I posted about Raeburn's article on DaddyTypes when it first appeared in print, and offered a to email a pdf scan of it to anyone who wanted/needed it.

In both the comments and the emails that ensued, I heard from nearly 300 parents or friends/relatives of parents who were dealing with a similar experience and were looking for insights on how someone else was dealing with it, if not exactly a primer on "how".

So for me, the value and importance of Raeburn's sharing his and his wife's experience was never in question at all. It has a real and meaningful impact on peoples' lives at a very difficult time.

What still boggles my mind, though, is the timing and the writing itself. Based on events and time passing in the first piece and the birth of the Raeburn's second child in May, he had to have been writing that while his wife was pregnant and while he was expecting another child--or another tragic end to a pregnancy. [His wife's comment to the delivery nurse about how this was her fourth pregnancy betray an acute painful awareness of this.]
posted by gregorg at 7:30 AM on July 12, 2006


This is so sad.
posted by Mayor Peace Love and Unity at 8:04 AM on July 12, 2006


What a horrible and amazing story.
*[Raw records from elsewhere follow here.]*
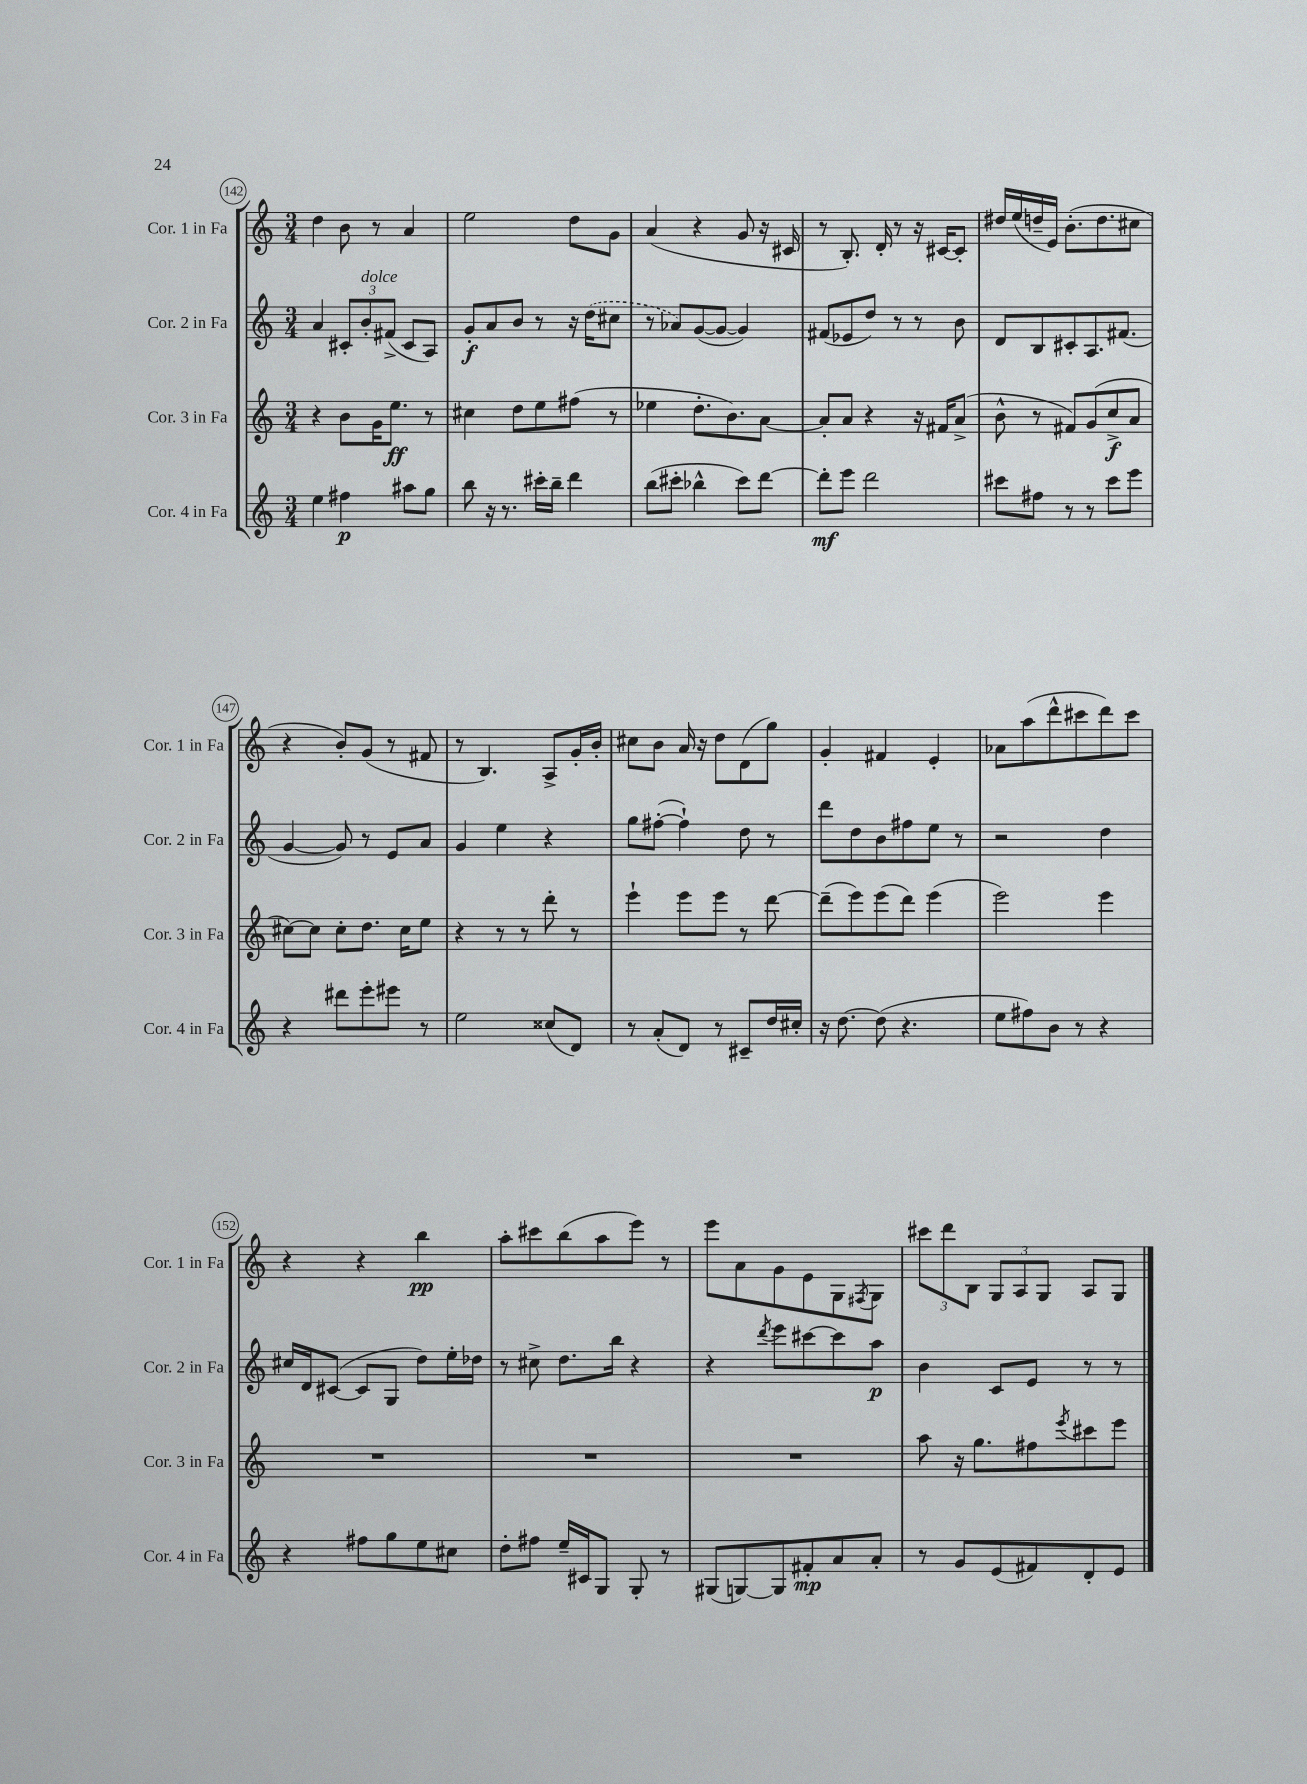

**kern	**dynam	**kern	**dynam	**kern	**dynam	**kern	**dynam
*part4	*part4	*part3	*part3	*part2	*part2	*part1	*part1
*staff4	*staff4	*staff3	*staff3	*staff2	*staff2	*staff1	*staff1
*I"Cor. 4 in Fa	*	*I"Cor. 3 in Fa	*	*I"Cor. 2 in Fa	*	*I"Cor. 1 in Fa	*
*I'Cor. 4 in Fa	*	*I'Cor. 3 in Fa	*	*I'Cor. 2 in Fa	*	*I'Cor. 1 in Fa	*
*clefG2	*	*clefG2	*	*clefG2	*	*clefG2	*
*k[]	*	*k[]	*	*k[]	*	*k[]	*
*M3/4	*	*M3/4	*	*M3/4	*	*M3/4	*
=142	=142	=142	=142	=142	=142	=142	=142
4ee\	.	4r	.	4a/	.	4dd\	.
4ff#X\	p	8b\L	.	12c#X'/L	.	8b\	.
!	!	!	!	!LO:TX:a:i:t=dolce	!	!	!
.	.	.	.	12b'/	.	.	.
.	.	16g\K	.	.	.	8r	.
.	.	.	.	(12f#X^/J	.	.	.
.	.	8.ee\J	ff	.	.	.	.
8aa#X\L	.	.	.	8c#/L	.	4a/	.
8gg\J	.	8r	.	8A/J)	.	.	.
=143	=143	=143	=143	=143	=143	=143	=143
8bb\	.	4cc#X\	.	8g'/L	f	2ee\	.
16r	.	.	.	8a/	.	.	.
8.r	.	.	.	.	.	.	.
.	.	8dd\L	.	8b/J	.	.	.
16ccc#X'\LL	.	8ee\	.	8r	.	.	.
16bb~\JJ	.	.	.	.	.	.	.
4ddd\	.	(8ff#X\J	.	16r	.	8dd\L	.
.	.	.	.	(16dd\KL	.	.	.
.	.	8r	.	8cc#X\J	.	8g\J	.
=144	=144	=144	=144	=144	=144	=144	=144
(8bb\L	.	4ee-X\	.	8r	.	(4a/	.
8ccc#X'\J	.	.	.	8a-X/L)	.	.	.
4bb-X^^\	.	8.dd'\L	.	([8g/	.	4r	.
.	.	.	.	8g/J_	.	.	.
.	.	8.b\)	.	.	.	.	.
8ccc#\L)	.	.	.	4g/])	.	8g/	.
[8ddd\J	.	[8a\J	.	.	.	16r	.
.	.	.	.	.	.	16c#X/	.
=145	=145	=145	=145	=145	=145	=145	=145
8ddd'\L]	mf	8a'/L]	.	(8f#X/L	.	8r	.
8eee\J	.	8a/J	.	8e-X/	.	8.B'/)	.
2ddd\	.	4r	.	8dd/J)	.	.	.
.	.	.	.	.	.	16d'/	.
.	.	.	.	8r	.	8r	.
.	.	16r	.	8r	.	16r	.
.	.	16f#X/KL	.	.	.	[16c#X/KL	.
.	.	(8a^/J	.	8b\	.	8c#'/J]	.
=146	=146	=146	=146	=146	=146	=146	=146
8ccc#X\L	.	8b^^\	.	8d/L	.	16dd#X/LL	.
.	.	.	.	.	.	(16ee/	.
8ff#X\J	.	8r	.	8B/	.	16ddn~/	.
.	.	.	.	.	.	16e/JJ)	.
8r	.	8f#X/L)	.	8c#X'/	.	(8.b'\L	.
8r	.	(8g/	.	8.A/	.	.	.
.	.	.	.	.	.	8.dd\	.
8ccc#\L	.	8cc^/	f	.	.	.	.
.	.	.	.	(8.f#X/J	.	.	.
8eee\J	.	8a/J	.	.	.	8cc#X\J	.
!!LO:LB:g=z
=147	=147	=147	=147	=147	=147	=147	=147
4r	.	[8cc#X\L)	.	[4g/	.	4r	.
.	.	8cc#\J]	.	.	.	.	.
8ddd#X\L	.	8cc#'\L	.	8g/])	.	8b'/L)	.
8eee'\	.	8.dd\J	.	8r	.	(8g/J	.
8eee#X\J	.	.	.	8e/L	.	8r	.
.	.	16cc#\KL	.	.	.	.	.
8r	.	8ee\J	.	8a/J	.	8f#X/	.
=148	=148	=148	=148	=148	=148	=148	=148
2ee\	.	4r	.	4g/	.	8r	.
.	.	.	.	.	.	4.B/)	.
.	.	8r	.	4ee\	.	.	.
.	.	8r	.	.	.	.	.
(8cc##X/L	.	8ddd'\	.	4r	.	8A^/L	.
8d/J)	.	8r	.	.	.	16g'/L	.
.	.	.	.	.	.	16b'/JJ	.
=149	=149	=149	=149	=149	=149	=149	=149
8r	.	4eee`\	.	8gg\L	.	8cc#X\L	.
(8a'/L	.	.	.	([8ff#X'\J	.	8b\J	.
8d/J)	.	8eee\L	.	4ff#`\])	.	16a/	.
.	.	.	.	.	.	16r	.
8r	.	8eee\J	.	.	.	8dd\L	.
8c#X~/L	.	8r	.	8dd\	.	(8d\	.
16dd/L	.	[8ddd\	.	8r	.	8gg\J)	.
16cc#X'/JJ	.	.	.	.	.	.	.
=150	=150	=150	=150	=150	=150	=150	=150
16r	.	(8ddd~\L]	.	8ddd\L	.	4g'/	.
[8.dd\	.	.	.	.	.	.	.
.	.	8eee\)	.	8dd\	.	.	.
(8dd\]	.	(8eee\	.	8b\	.	4f#X/	.
4.r	.	8ddd\J)	.	8ff#X\	.	.	.
.	.	(4eee\	.	8ee\J	.	4e'/	.
.	.	.	.	8r	.	.	.
=151	=151	=151	=151	=151	=151	=151	=151
8ee\L	.	2eee\)	.	2r	.	8a-X\L	.
8ff#X\)	.	.	.	.	.	(8aa\	.
8b\J	.	.	.	.	.	8ddd^^\	.
8r	.	.	.	.	.	8ccc#X\	.
4r	.	4eee\	.	4dd\	.	8ddd\)	.
.	.	.	.	.	.	8ccc#\J	.
!!LO:LB:g=z
=152	=152	=152	=152	=152	=152	=152	=152
4r	.	2.r	.	16cc#X/LL	.	4r	.
.	.	.	.	16d/J	.	.	.
.	.	.	.	([8c#X/J	.	.	.
8ff#X\L	.	.	.	8c#/L]	.	4r	.
8gg\	.	.	.	8G/J	.	.	.
8ee\	.	.	.	8dd\L)	.	4bb\	pp
8cc#X\J	.	.	.	16ee'\L	.	.	.
.	.	.	.	16dd-X\JJ	.	.	.
=153	=153	=153	=153	=153	=153	=153	=153
8dd'\L	.	2.r	.	8r	.	8aa'\L	.
8ff#X\J	.	.	.	8cc#X^\	.	8ccc#X\	.
16ee~/LL	.	.	.	8.dd\L	.	(8bb\	.
16c#X/J	.	.	.	.	.	.	.
8G/J	.	.	.	.	.	8aa\	.
.	.	.	.	16bb\Jk	.	.	.
8G'/	.	.	.	4r	.	8eee\J)	.
8r	.	.	.	.	.	8r	.
=154	=154	=154	=154	=154	=154	=154	=154
(8G#X/L	.	2.r	.	4r	.	8eee\L	.
[8Gn/)	.	.	.	.	.	8a\	.
.	.	.	.	8qddd/	.	.	.
8G/]	.	.	.	8eee\L	.	8g\	.
8f#X'/	mp	.	.	[8ccc#X\	.	8e\	.
8a/	.	.	.	8ccc#\]	.	8G\	.
.	.	.	.	.	.	8qF#X/	.
8a'/J	.	.	.	8aa\J	p	8G\J	.
=155	=155	=155	=155	=155	=155	=155	=155
8r	.	8aa\	.	4b\	.	12ccc#X\L	.
.	.	.	.	.	.	12ddd\	.
8g/L	.	16r	.	.	.	.	.
.	.	.	.	.	.	12B\J	.
.	.	8.gg\L	.	.	.	.	.
(8e/	.	.	.	8c/L	.	12G/L	.
.	.	.	.	.	.	12A/	.
8f#X/)	.	8ff#X\	.	8e/J	.	.	.
.	.	.	.	.	.	12G/J	.
.	.	8qeee/	.	.	.	.	.
8d'/	.	8ccc#X\	.	8r	.	8A/L	.
8e/J	.	8eee\J	.	8r	.	8G/J	.
==	==	==	==	==	==	==	==
*-	*-	*-	*-	*-	*-	*-	*-
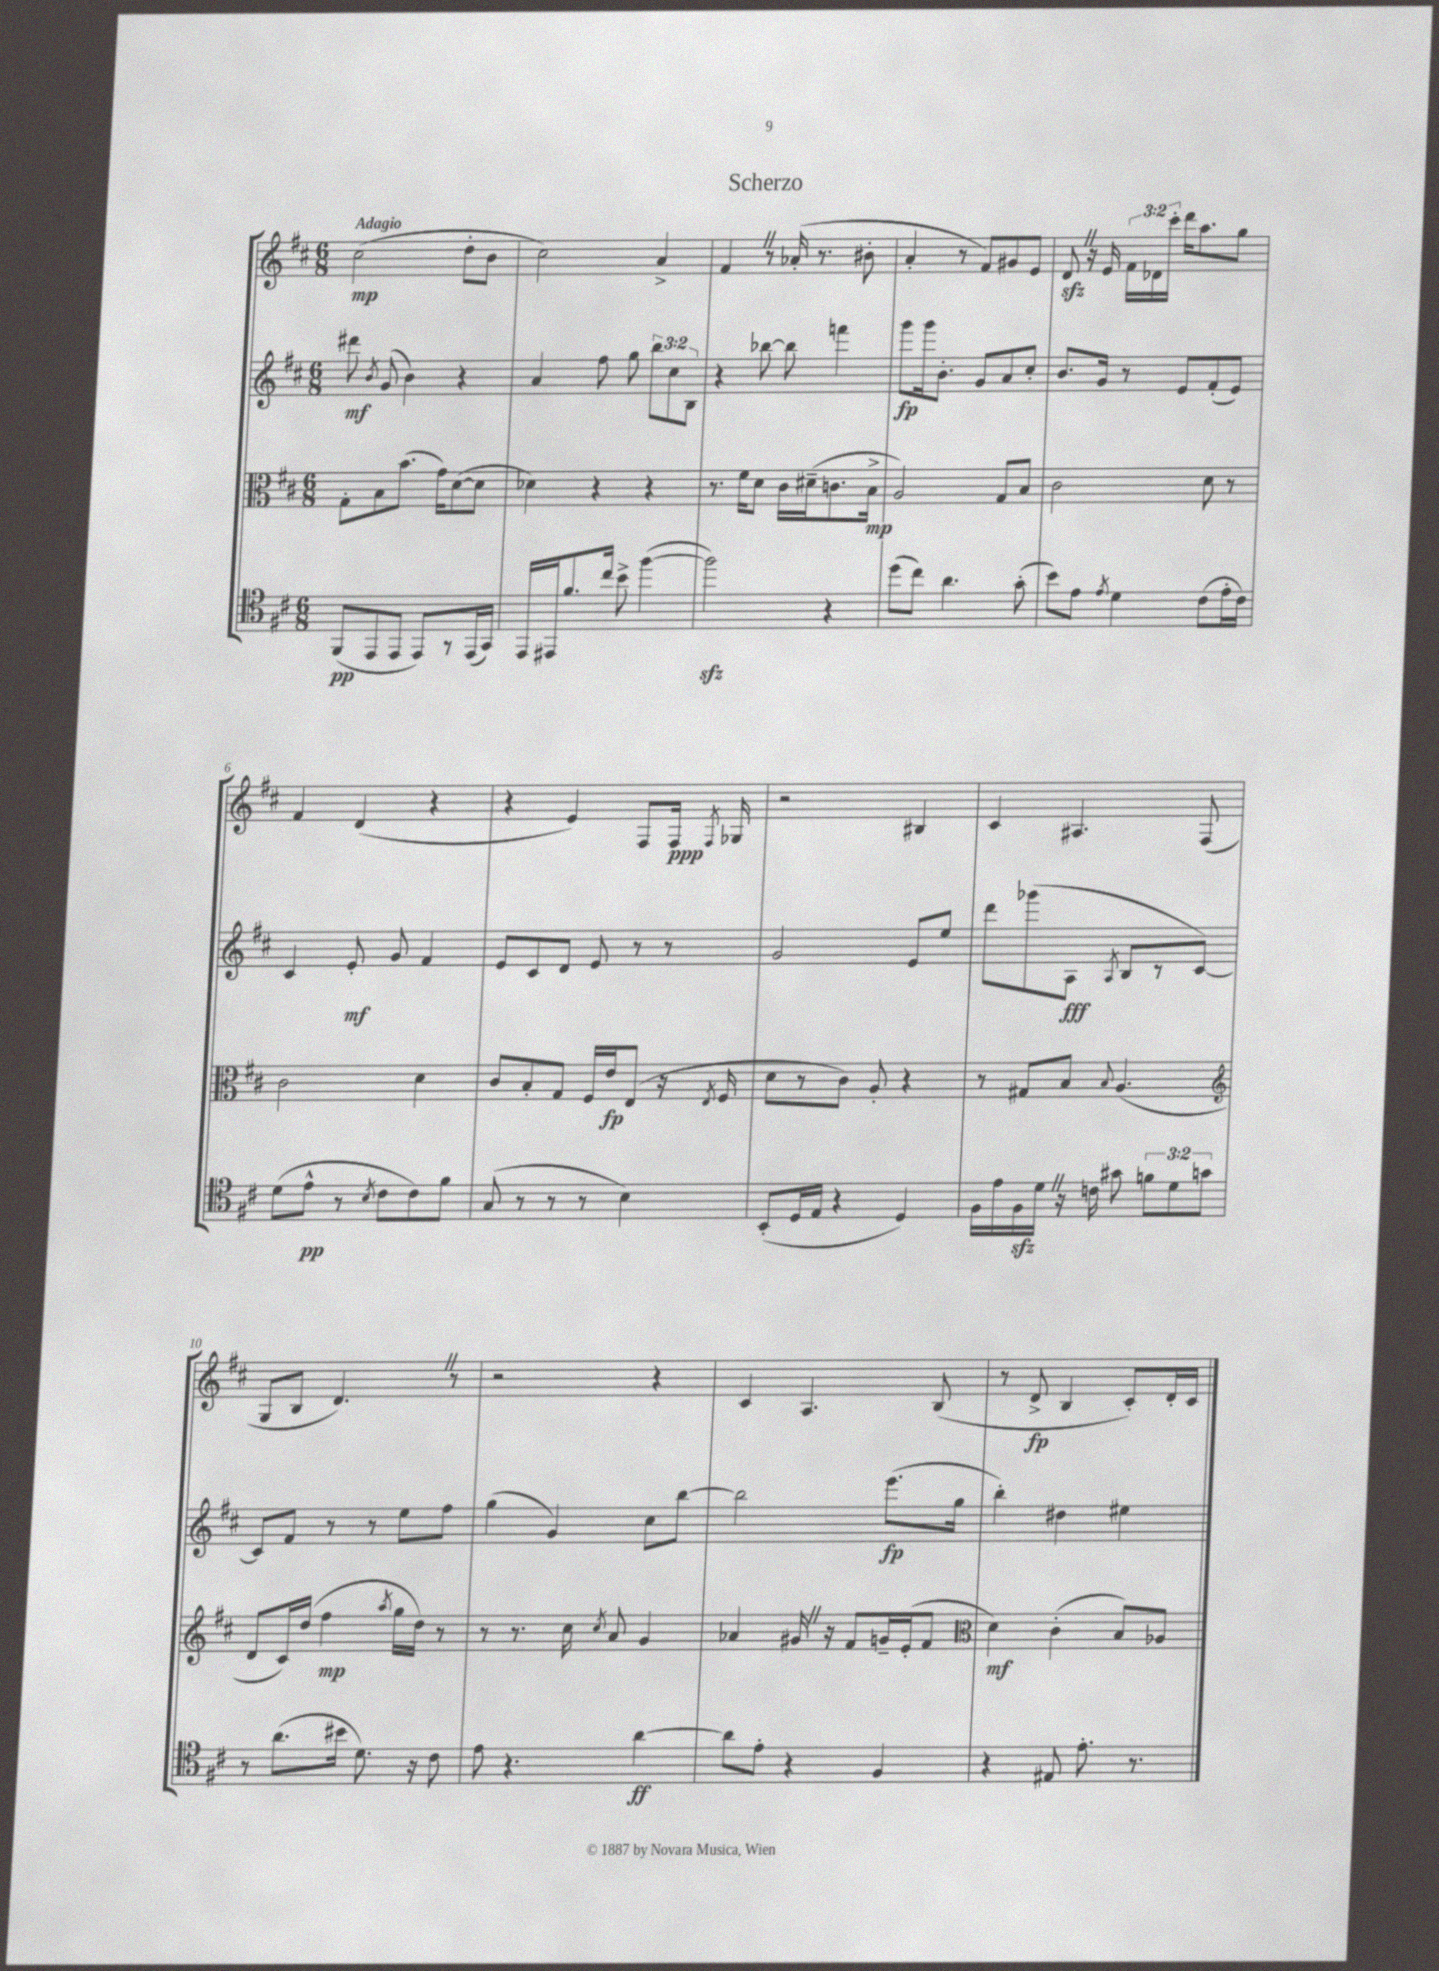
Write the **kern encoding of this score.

**kern	**kern	**kern	**kern
*staff4	*staff3	*staff2	*staff1
*clefC4	*clefC3	*clefG2	*clefG2
*k[f#c#]	*k[f#c#]	*k[f#c#]	*k[f#c#]
*M6/8	*M6/8	*M6/8	*M6/8
(8FF#	8G'	8ddd#	(2cc#
.	.	8qb	.
8EE	8B	(8g	.
8EE	(8.b	4b)	.
8EE)	.	.	.
.	16g)	.	.
8r	([8d	4r	8dd'
(16EE	8d]	.	8b
16GG)	.	.	.
=	=	=	=
16EE	4d-)	4a	2cc#)
16EE#	.	.	.
8.f#	.	.	.
.	4r	8ff#	.
16cc#	.	.	.
8b^	.	8gg	.
([4ff#	4r	12bb	4a^
.	.	12cc#	.
.	.	12B	.
=	=	=	=
2ff#])	8.r	4r	4f#
.	16f#	.	.
.	8d	[8bb-	8r
.	16c#	8bb-]	(16a-'
.	(16d#~	.	8.r
4r	8.c	4fff	.
.	.	.	8b#'
.	16B^	.	.
=	=	=	=
(8dd	2A)	8ggg	4a'
8cc#)	.	16ggg	.
.	.	8.b'	.
4.a	.	.	8r
.	.	8g	8f#)
.	8G	8a	8g#
(8g'	8B	8cc#'	8e
=	=	=	=
8b)	2c#	8.b	8d
8e	.	.	16r
.	.	16g	16e
8qe	.	.	.
4d	.	8r	24f#
.	.	.	24d-
.	.	.	24ccc#'
.	.	8e	16ddd
.	.	.	8.aa
(8c#	8d	(8f#'	.
16e'	8r	8e)	8gg
16c#)	.	.	.
=	=	=	=
(8d	2c#	4c#	4f#
8e^^	.	.	.
8r	.	8e'	(4d
8qB	.	.	.
8c#	.	8g	.
8c#)	4d	4f#	4r
8f#	.	.	.
=	=	=	=
(8G	8c#	8e	4r
8r	8B'	8c#	.
8r	8G	8d	4e)
8r	16F#	8e	.
.	16e	.	.
4B)	(8E	8r	8F#
.	16r	8r	16F#
.	8qE	.	8qF#
.	16F#	.	16G-
=	=	=	=
(8BB'	8d	2g	2r
16D	8r	.	.
16E	.	.	.
4r	8c#)	.	.
.	8A'	.	.
4D)	4r	8e	4B#
.	.	8ee	.
=	=	=	=
16F#	8r	8ddd	4c#
16e	.	.	.
16F#	8G#	(8ggg-	.
16d	.	.	.
16r	8B	8A	4.A#
16c	.	.	.
.	8qqB	8qA	.
8g#	(4.A	8B	.
12f	.	8r	.
12d	.	.	.
.	.	[8c#)	(8F#
12g	.	.	.
=	=	=	=
*	*clefG2	*	*
8r	8d	8c#]	8G
(8.a	16c#)	8f#	8B
.	(16dd	.	.
.	4ff#	8r	4.d)
16b#	.	.	.
8.d)	.	8r	.
.	8qaa	.	.
.	16gg	8ee	.
16r	16dd)	.	.
8c#	8r	8ff#	8r
=	=	=	=
8e	8r	(4gg	2r
4.r	8.r	.	.
.	.	4g)	.
.	16cc#	.	.
.	8qcc#	.	.
.	8a	.	.
[4a	4g	8cc#	4r
.	.	[8bb	.
=	=	=	=
8a]	4a-	2bb]	4c#
8e'	.	.	.
4r	16g#	.	4.A
.	16r	.	.
.	8f#	.	.
4F#	16g~	(8.eee	.
.	(16e'	.	.
.	8f#	.	(8B
.	.	16gg	.
=	=	=	=
*	*clefC3	*	*
4r	4d)	4bb')	8r
.	.	.	8d^
8E#	(4c#'	4dd#	4B
8.e'	.	.	.
.	8B)	4ee#	8c#')
8.r	.	.	.
.	8A-	.	16d'
.	.	.	16c#
==	==	==	==
*-	*-	*-	*-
I cannot imagine it. I cannot imagine how someone gets over that. I can see how someone would write about it though. It's theraputic for them and for others to be able to read it. If people only wrote about happy things, what boring books and magazines would be out there!

I have a 2 1/2 year old daughter and she is the most amazing thing in the world. I loved being pregnant and I love being a parent, even the parts that suck. But I can see how someone would try again..not to replace a child that was lost, but to get to be a parent, which is the most amazing, terrifying, and rewarding thing in the world. To hold a child, to raise a child, to love a child is exhiliration like nothing else. And I am happy that they got to experience that finally.

Thank you for posting this.
posted by aacheson at 9:05 AM on July 12, 2006


Thank you for the post, chunking express.

Now, if we'd all (myself included) only do that ignoring, these threads would be much better places. I had a small rant here about MC's known lack of compassion but I think I'll take jennaratrix' advice.